Those Job-Stealing Robots Are Going After the Navy's Mine-Hunting Dolphins
It's a textbook case of not appreciating what you have until it's gone: the U.S. Navy plans to replace some of its mine-hunting dolphins with unmanned submersibles described as "12-foot torpedo-shaped robot[s]" by 2017. Were you even aware before this announcement that the Navy had a $28 million-dollar marine mammal program based in Southern California? Or that it began in the 1950s and at one point also included "killer whales and sharks"? If not, you must feel this loss all the more keenly.
From the Navy's Marine Mammal Program website:
Everyone is familiar with security patrol dogs. You may even know that because of their exceptionally keen sense of smell, dogs like beagles are also used to detect drugs and bombs, or land mines. But a dog would not be effective in finding a sea mine.
The Navy: striking a surprisingly whimsical note when it comes to finding and disabling sea mines! You have our attention. Now close the deal:
But just as the dog's keen sense of smell makes it ideal for detecting land mines, the U.S. Navy has found that the biological sonar of dolphins, called echolocation, makes them uniquely effective at locating sea mines so they can be avoided or removed. Other marine mammals like the California sea lion also have demonstrated the ability to mark and retrieve objects for the Navy in the ocean. In fact, marine mammals are so important to the Navy that there is an entire program dedicated to studying, training, and deploying them. It is appropriately called the Navy Marine Mammal Program (NMMP).
And there it is. Those of you with lingering concerns about the well-being of these elite sleuths of the sea may note that the Naval Marine Mammal Program is an accredited member of the Alliance of Marine Mammal Parks and Aquariums," which is dedicated to the "care and conservation of marine mammals."
Apparently over 100 dolphins and sea lions are currently employed by the NMMP to locate and identify mines and potential enemy divers, and only 24 of the dolphins will be replaced by robots over the next five years (they will be "reassigned to other tasks," a spokesman reports), so the end is not yet come.

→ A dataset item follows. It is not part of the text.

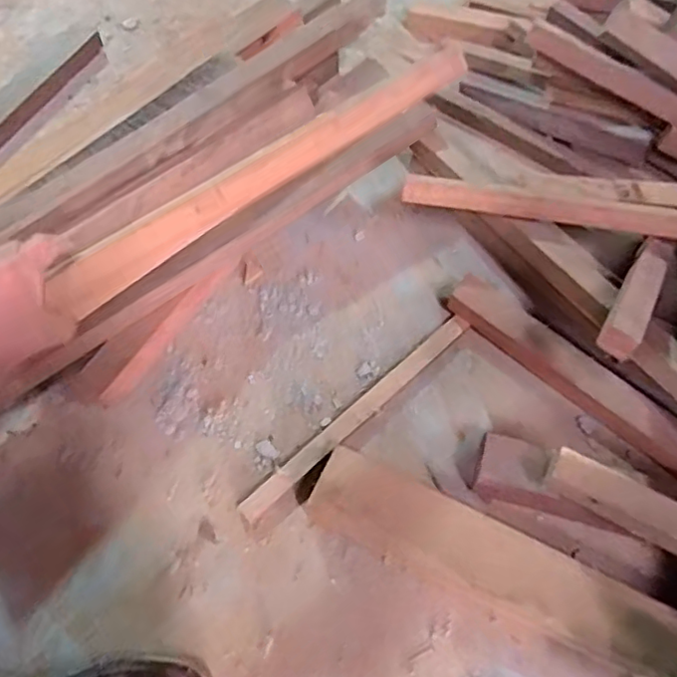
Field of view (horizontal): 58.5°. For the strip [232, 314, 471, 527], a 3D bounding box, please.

The sea lions will be unaffected by the change, in keeping with the generally more blasé approach of sea lions to life in general. While most of the Navy's marine mammals live and train in San Diego, some have been used to guard naval bases along the Pacific Coast and even been employed in the Middle East.
This news has significant implications for Navy vessels - according to UT San Diego, enemy mines have been responsible for "14 of the 19 Navy ships destroyed or damaged since 1950." Just as important, however, is this casual revelation:
The machines can be manufactured quickly, unlike the seven years it takes to train a dolphin for duty.
Seven years of training! As long as the patriarch Jacob labored for Laban in exchange for fair Rachel's hand in marriage; as long as the Seven Years' War (sort of); as long as the true bride in the fable worked to recover the Black Bull of Norroway; that is how long these gentle beasts spend learning to comb the sea for weapons and secrets.